Monday, November 28, 2011

November 27th Gathering

Two forms of chocolate and two kinds of tea sent our gathering off to an energetic start, commencing with the ongoing dialogue between two kinds of brothers.

Present company included myself (Mitzi), Hosty, The Borrowed Beckettian, Mr Google, and the Two Northwegians.

Section: 191.5 - 195.6

Shaun in the guise of JUSTIUS interrogates Shem in the form of MERCIUS, and the latter almost has the last word, but for creatures of his literary conjuring that he summons out of muteness. Out of cuteness too, given that "the dumb" are most likely fluffy ducklings or chicks swimming around a lacuna of the Liffey river, brought so eloquently to life in Shem's final self-defense. 

A brief bookmark in our reading of this chunk of the Wake, the strength of European glue was considered, in the cases of many of our paperbacks losing pages to the climate-suffering adhesive. This is pertinent to my own copy of FW which splits at exactly this section, pages 194-5.

A further brief bookmark includes two reading recommendations from Hosty. Three Men on a Bummel and Three Men in a Boat by Jerome K Jerome and How to Be Idle by Tom Hodgkinson. 

At 191.5, Shaun/JUSTIUS continues his upbraiding of Shem while their father (or 'liege') is out drinking. A first (that I've noticed) disturbing reference to Hitler ("heal helper") and a few references to Fingal. Patrimony continues here as a prominent theme. In complimenting a figure he refers to as Immaculatus, it's not super clear whether Shaun is praising a Shem-that-could-have-been, or a Shaun-that-was (ie himself.) I tentatively read the likable youth as a Jesus type, as he is "a chum of the angelets"; it turns out that Koranic references abound, and Mohammed is present as the "bosom foe", the phrase in brackets evoking The (anti-Muslim) Crusades ("not one did you slay, no, but a continent!). The language is also childish, evoking petty fraternal discord from the days of Shem n Shaun's childhood.
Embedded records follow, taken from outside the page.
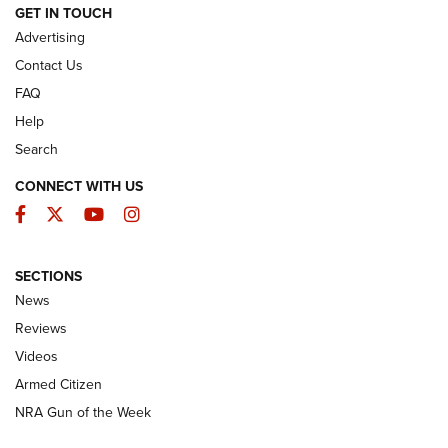
ARMED CITIZEN
GET IN TOUCH
Advertising
Contact Us
FAQ
Help
Search
CONNECT WITH US
Facebook
Twitter
YouTube
Instagram
SECTIONS
The Armed Citizen® Aug. 3, 2026 | An
News
Official Journal Of The NRA
Reviews
ARMED CITIZEN
,
THE ARMED CITIZEN BLOG
,
THE ARMED CITIZEN
ONLINE
Videos
Armed Citizen
NRA Women | The Armed Citizen® Reload July 31, 2026
NRA Gun of the Week
NRA Women | The Armed Citizen® Reload July 24, 2026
Shaun accuses Shem of envy towards his prettier and ironically more legible brother (for a penman, Shem is a messy writer.Having his "speller" mussed at this early age must not have helped.)That may be too literal a reading, especially for a paragraph that invokes the tradition of Muslim "reporters", angels who weigh the faithful's good and bad deeds. Shaun's vision of the Good Child is so highly esteemed that the "reporters" want to play with him.
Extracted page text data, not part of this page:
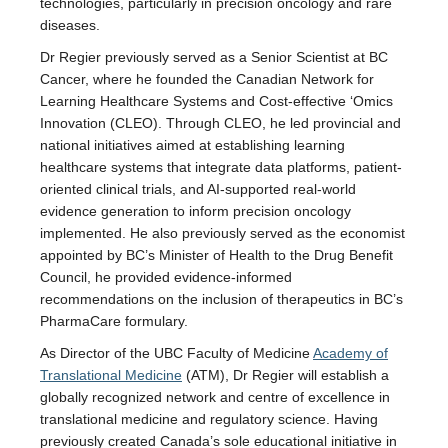
technologies, particularly in precision oncology and rare
diseases.
Dr Regier previously served as a Senior Scientist at BC
Cancer, where he founded the Canadian Network for
Learning Healthcare Systems and Cost-effective ‘Omics
Innovation (CLEO). Through CLEO, he led provincial and
national initiatives aimed at establishing learning
healthcare systems that integrate data platforms, patient-
oriented clinical trials, and AI-supported real-world
evidence generation to inform precision oncology
implemented. He also previously served as the economist
appointed by BC’s Minister of Health to the Drug Benefit
Council, he provided evidence-informed
recommendations on the inclusion of therapeutics in BC’s
PharmaCare formulary.
As Director of the UBC Faculty of Medicine
Academy of
Translational Medicine
(ATM), Dr Regier will establish a
globally recognized network and centre of excellence in
translational medicine and regulatory science. Having
previously created Canada’s sole educational initiative in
Page 191 also contains an adorable possum reference. Confirming the possum (latin, incidentally for "I can") as Australian is the delightful portmanteau on "fumtreeumption"; and we congratulated ourselves on our continuing gumtreeumption in reading the Wake.

Blatantly cruel, calling him "blethering ape", Shaun refers to the main stories that occur in the Wake, asking wether Shem has taken lessons from them: HCE/Marcon and the two girls; Buckley and the Russian General; Aesop's fables". Mean as this is, Shaun's castigation reminds us of the layered narratives of FW and that is recycled stories are like history: tales to take lessons from.

A hilarious image appears in "hatfuls of stewed fruit" and a cute new verb - "kittycoaxed" are unable to sweeten the demeanour of Shaun's critical tirade, who accuses Shem of failing as a Jesus or martyr figure; and this occurs in a surprisingly bracketed phrase, the punniest of the page - "bound to the cross of your own cruelfiction".

Your devoted blogger now has to desist from further note-taking due to sauna-like conditions. Suffice to say our session ended on a fine note, relishing the contrast between the "deathbone" and the "lifewand". The former, from Australian Aboriginal custom, curses the pointee with muteness, whereas Shem's lifewand (his pen, and possibly his penis, ew!) elicits speech.

Shem seems to trump Shaun's nay-saying and condemnation by invoking their "turfbrown mummy" and turning the tide of the tale back to the wonderful ALP for a respite from all that masculine posturing, easing us readers into the babbling waters of ... well, I think we're all just thrilled to have actually arrived at I,8, the episode of the glorious, gosipaceous washerwomen. With some luck, we might even see them on January the 1st and start the hot summer's year with our toes cooling in the water.